The meeting, however, was quite awkward, because while the curator confirmed our hypothesis, he showed little interest in the menagerie paintings. He referred to them as quite common and said they were considered merely decorative in historical and aesthetic terms by art historians across the globe. “These works are simply unimportant,” he declared.
Fumbling for a way to pique his interest, we took turns offering possible ways in which the menagerie paintings could be seen as significant: They might involve a fascination with the exotic, or they might depict a return to Eden through Christ, or perhaps, since they portrayed many of the animals brought back to the Netherlands by explorers and colonists, they marked the heightened social status of their owners. “Yes, yes, these are all probable readings [of these incredibly unimportant paintings]” was the impatient response. While we furtively searched our notes for something, anything, that might redeem the appointment, the curator suddenly asked: “Are you interested in black people?”

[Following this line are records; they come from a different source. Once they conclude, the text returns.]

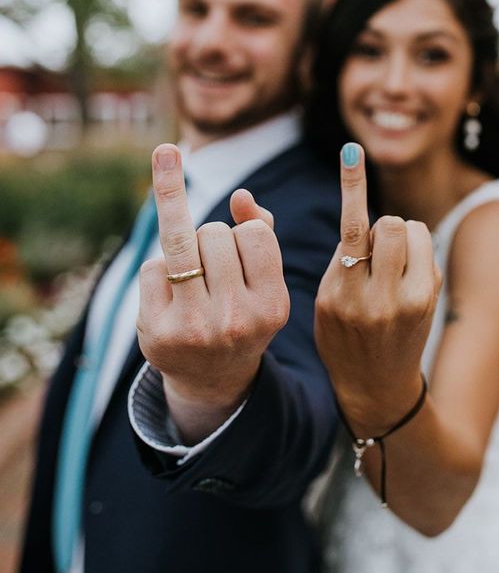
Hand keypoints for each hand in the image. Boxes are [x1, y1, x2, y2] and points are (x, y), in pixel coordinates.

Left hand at [136, 144, 287, 441]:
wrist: (211, 378)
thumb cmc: (240, 311)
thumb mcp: (263, 279)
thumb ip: (261, 228)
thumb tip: (240, 195)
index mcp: (272, 306)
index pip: (254, 232)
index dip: (244, 233)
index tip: (243, 253)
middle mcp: (236, 320)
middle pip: (215, 233)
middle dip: (211, 239)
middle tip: (213, 271)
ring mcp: (194, 327)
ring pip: (181, 240)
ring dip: (185, 245)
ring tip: (192, 273)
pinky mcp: (157, 331)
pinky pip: (152, 266)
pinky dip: (158, 270)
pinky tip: (170, 298)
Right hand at [315, 144, 440, 434]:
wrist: (377, 386)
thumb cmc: (342, 335)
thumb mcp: (324, 302)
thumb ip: (338, 259)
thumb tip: (358, 210)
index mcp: (341, 295)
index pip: (350, 230)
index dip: (352, 186)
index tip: (352, 151)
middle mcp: (377, 297)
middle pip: (388, 223)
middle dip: (380, 226)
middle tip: (372, 251)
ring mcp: (409, 300)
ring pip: (410, 229)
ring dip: (399, 235)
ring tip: (389, 264)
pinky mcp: (430, 298)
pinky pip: (424, 246)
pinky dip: (413, 250)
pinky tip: (404, 278)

The three of us and the curator were Caucasian. Although startled by the question, one of us managed to say, “Oh, very much indeed!” The curator then directed us to a recent museum-published journal, which contained an article documenting what is believed to be the earliest portrait of an African man in the Netherlands, dating from the sixteenth century.

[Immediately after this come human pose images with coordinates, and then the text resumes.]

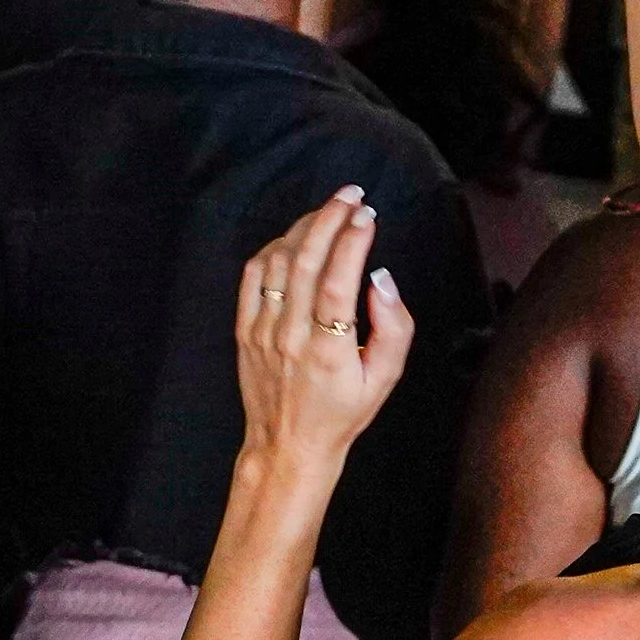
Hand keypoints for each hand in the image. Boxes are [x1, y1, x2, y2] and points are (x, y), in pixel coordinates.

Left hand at [234, 188, 412, 469]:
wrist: (288, 445)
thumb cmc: (342, 412)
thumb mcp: (385, 379)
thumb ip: (394, 327)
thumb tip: (381, 279)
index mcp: (329, 349)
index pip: (338, 280)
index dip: (352, 241)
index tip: (368, 214)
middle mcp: (291, 335)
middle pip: (306, 260)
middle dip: (330, 217)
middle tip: (350, 195)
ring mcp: (263, 330)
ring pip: (279, 262)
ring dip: (303, 227)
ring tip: (328, 211)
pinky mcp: (245, 329)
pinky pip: (254, 276)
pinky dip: (274, 248)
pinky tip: (295, 237)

Slavery & the Moral Imagination
Later that night, after trying to recover from our appalling performance as scholar-artists, the three of us began to wonder about the meager representation of black Africans in Dutch artwork of the sixteenth and seventeenth centuries, which was during the height of the Dutch slave trade. This was a striking omission because, while it is largely assumed that the Atlantic slave trade involved mostly the Spanish, Portuguese, French, and British, the Dutch actually dominated the global slave trade for a brief time in the seventeenth century (and were also the most expansive European power trafficking in slaves in the history of Southeast Asia). Moreover, when the British finally outlawed slavery in their territories (in 1834), the Dutch settlers in southern Africa persisted in holding slaves, moving their farms to the margins of British influence.
The Dutch persistence in holding slaves and in seeing black Africans merely as assets was sometimes “justified” on the grounds that these Africans were biologically nearer to animals than human beings. While some simply argued that black Africans were an inferior human race, others actually contended that they were closely related to apes.